◆ EXTRACTED MATERIAL
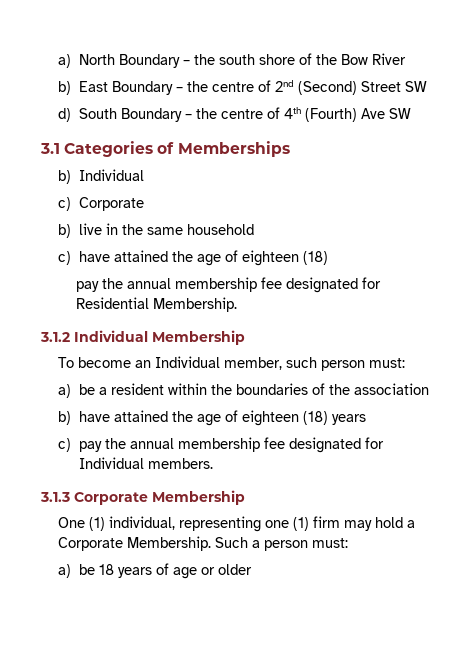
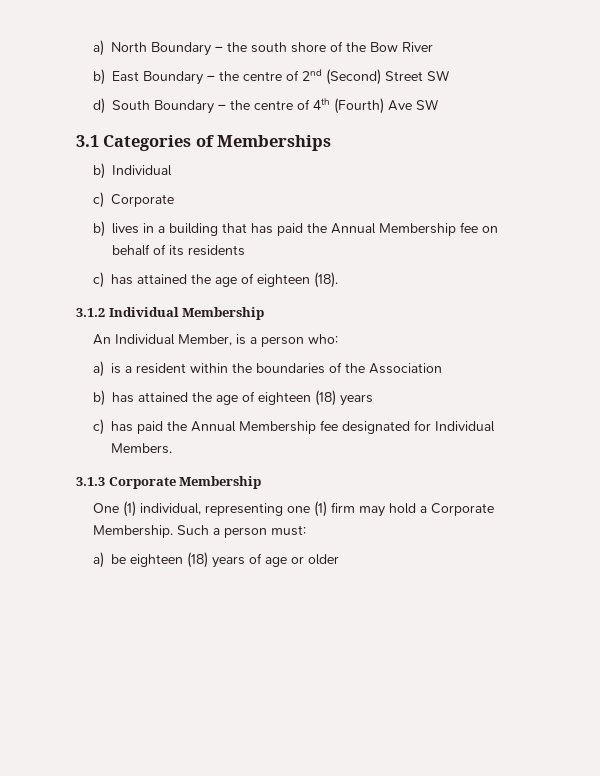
[78,223,254,235] [58,250,328,266] [75,277,381,293] [75,297,237,312] [40,330,245,345] [58,356,406,371] [58,384,95,398] live in the same household // c) have attained the age of eighteen (18) // pay the annual membership fee designated for Residential Membership. // 3.1.2 Individual Membership // To become an Individual member, such person must: // a) be -> [112,222,499,236] [112,244,246,256] [93,272,339,288] [76,307,265,320] [93,334,339,347] [93,361,122,377] lives in a building that has paid the Annual Membership fee on behalf of its residents // c) has attained the age of eighteen (18). // 3.1.2 Individual Membership // An Individual Member, is a person who: // a) is
[353,383,429,395] [58,411,110,425] association // b) have -> [369,363,443,374] [93,390,135,406] Association // b) has
[78,437,260,452] pay the annual membership -> [111,421,317,434] has paid the Annual Membership
[147,458,213,469] members. -> [111,443,173,454] Members.
[98,564,114,575] 18 -> [130,552,209,568] eighteen (18)

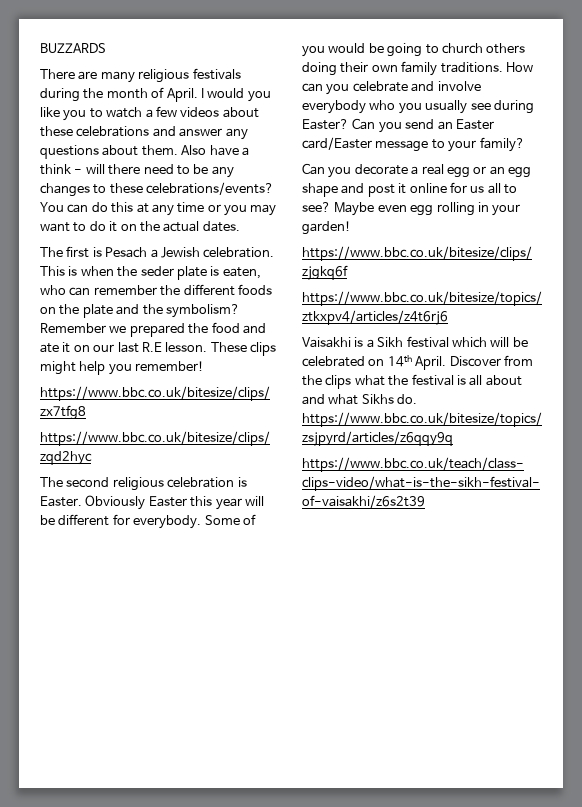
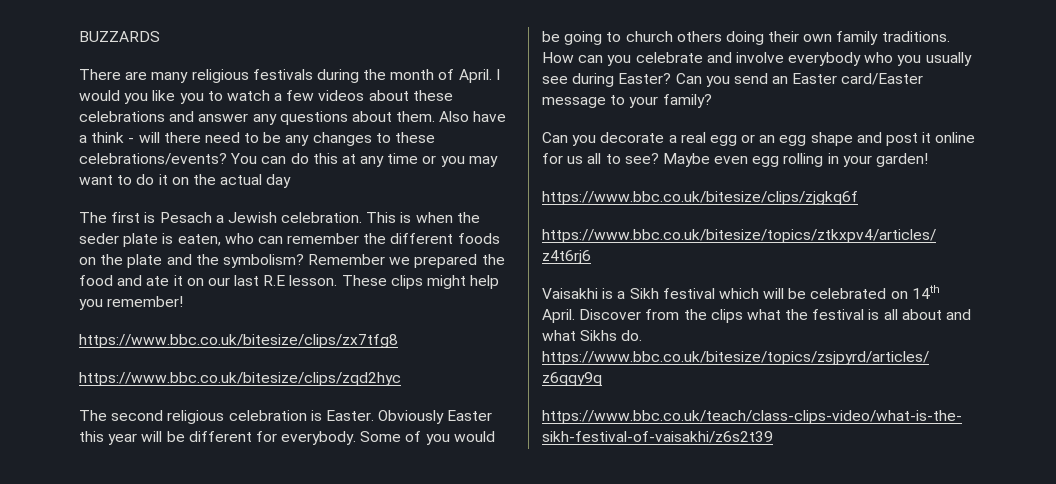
[202,221,240,232] dates. -> [266,174,292,188] day

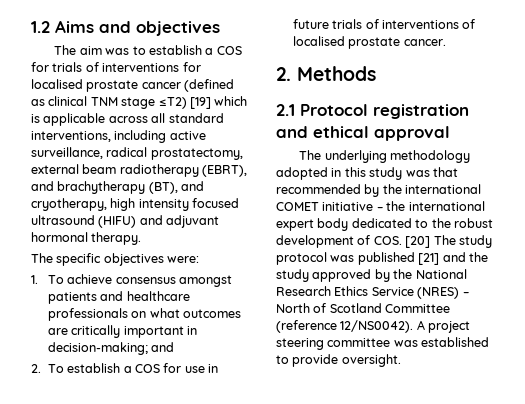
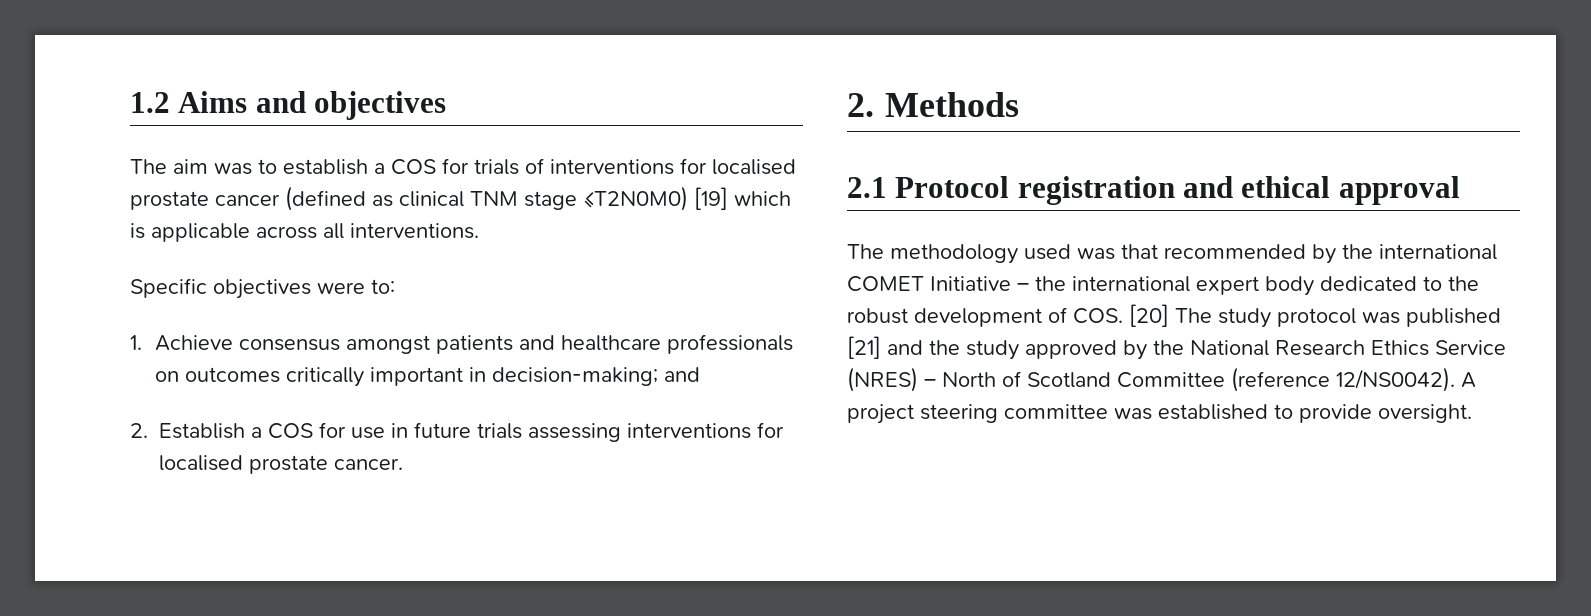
[158,97,187,109] ≤T2) -> [583,186,688,211] ≤T2N0M0)
[168,113,224,123] [31,130,206,143] [31,147,243,160] [31,164,248,177] [31,181,205,194] [31,198,240,211] [31,215,220,228] [31,232,142,245] [31,253,200,266] standard interventions, including active surveillance, radical prostatectomy, external beam radiotherapy (EBRT), and brachytherapy (BT), and cryotherapy, high intensity focused ultrasound (HIFU) and adjuvant hormonal therapy. // The specific objectives were: -> [350,223,479,239] [130,278,395,299] interventions. // Specific objectives were to:
[47,274,113,284] To achieve -> [154,335,233,351] Achieve
[149,308,242,318] [47,328,68,335] what outcomes are -> [184,367,280,383] outcomes
[47,363,121,373] To establish -> [159,423,245,439] Establish
[365,19,476,29] of interventions of -> [528,422,784,442] assessing interventions for
[324,150,471,163] [276,167,403,180] underlying methodology adopted in this study -> [890,244,1071,264] methodology used
[322,202,374,211] initiative -> [930,276,1011,291] Initiative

◆ WHAT IS BEING ASKED
The answer consists of the line holding "[365,19,476,29] of interventions" and every line after it up to the end of the records, word for word.

◆ SOLUTION
[365,19,476,29] of interventions of -> [528,422,784,442] assessing interventions for
[324,150,471,163] [276,167,403,180] underlying methodology adopted in this study -> [890,244,1071,264] methodology used
[322,202,374,211] initiative -> [930,276,1011,291] Initiative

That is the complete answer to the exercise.